The Silent Historian (Het zwijgen van Loe de Jong; lit. 'The Silence of Loe de Jong') is a 2011 Dutch documentary film by Simonka de Jong, shown as part of the January 2012 New York Jewish Film Festival, presented in partnership with Jewish Museum and Film Society of Lincoln Center.

De Jong, a Dutch documentary filmmaker wrote and directed this inquiry into the life and motivations of her grandfather, Loe de Jong, a historian and television personality whose books and presentations regarding events in the Netherlands during World War II made him a celebrated national figure. After his death in 2005 at the age of nearly 91, the family discovered that Loe had been hiding letters and other personal documents concerning his twin brother, Sally, a self-sacrificing physician who died during the last months of the war. Sally’s two sons, Daan and Abel, both in their mid-sixties at the time of filming, who questioned their uncle many times in the past about his memories and relationship with their father, were left wondering what family secrets Loe had kept to himself.

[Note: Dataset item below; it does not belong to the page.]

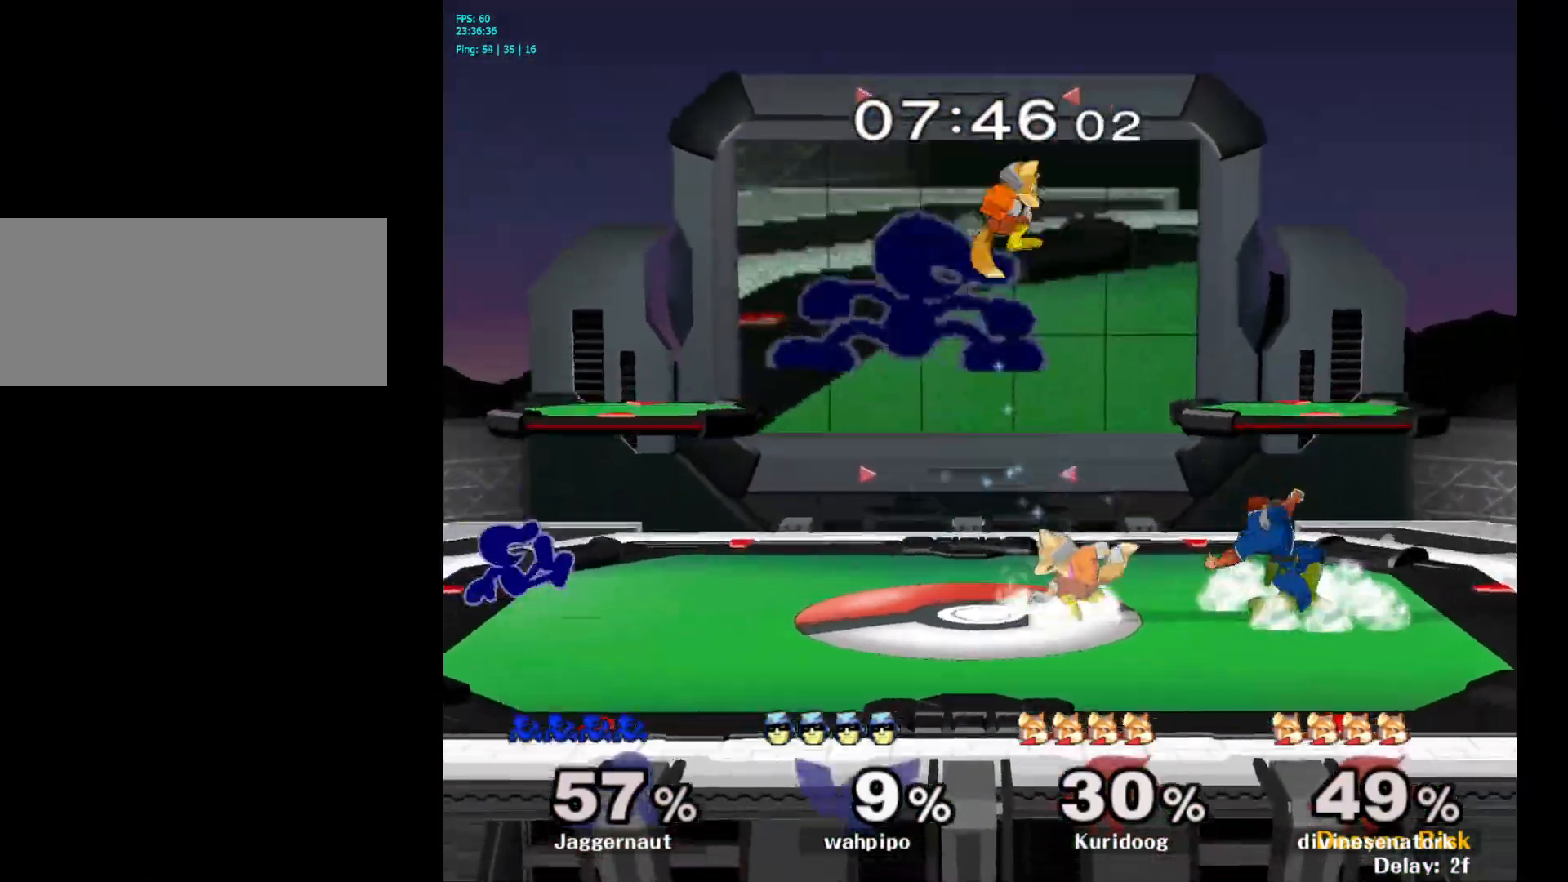
{"buttons": ["Y"], "left_stick": "right", "right_stick": "center", "events": [[50, "R1", "down"], [217, "Y", "up"], [233, "R1", "up"], [233, "left_stick", "center"], [367, "left_stick", "right"], [417, "Y", "down"]]}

Also included are clips from conversations and reminiscences which television presenters Ivo Niehe and Ischa Meijer conducted with Loe de Jong in the early 1990s. At one point, de Jong admits to Meijer that he considered his accomplished twin brother as a rival and was jealous of him, stating that, "I had a brother who was better than me, who had graduated with honors, who thought better".

The film examines family soul-searching, giving various relatives, including Loe's son, an opportunity for self-expression, and explores family misgivings and conflict over the revelations, with some relatives declining to speak on camera or participate in any manner. Daan and Abel, who were raised in foster homes, separate from one another, did not have an opportunity to bond with each other as youngsters or as brothers. Daan spent a difficult childhood and adolescence moving in and out of foster homes, while Abel was raised in a happier atmosphere, living with a rural family in the countryside. Daan feels that even though they were the sons of his own twin brother, their uncle contributed almost nothing to help them succeed in life. He has been insistent upon finding answers almost to the point of obsession, but Abel feels that the emotional toll of the lifelong preoccupation with their father's fate is so severe that, in the latter part of the documentary, he refuses to speak or to take any further part in the filming.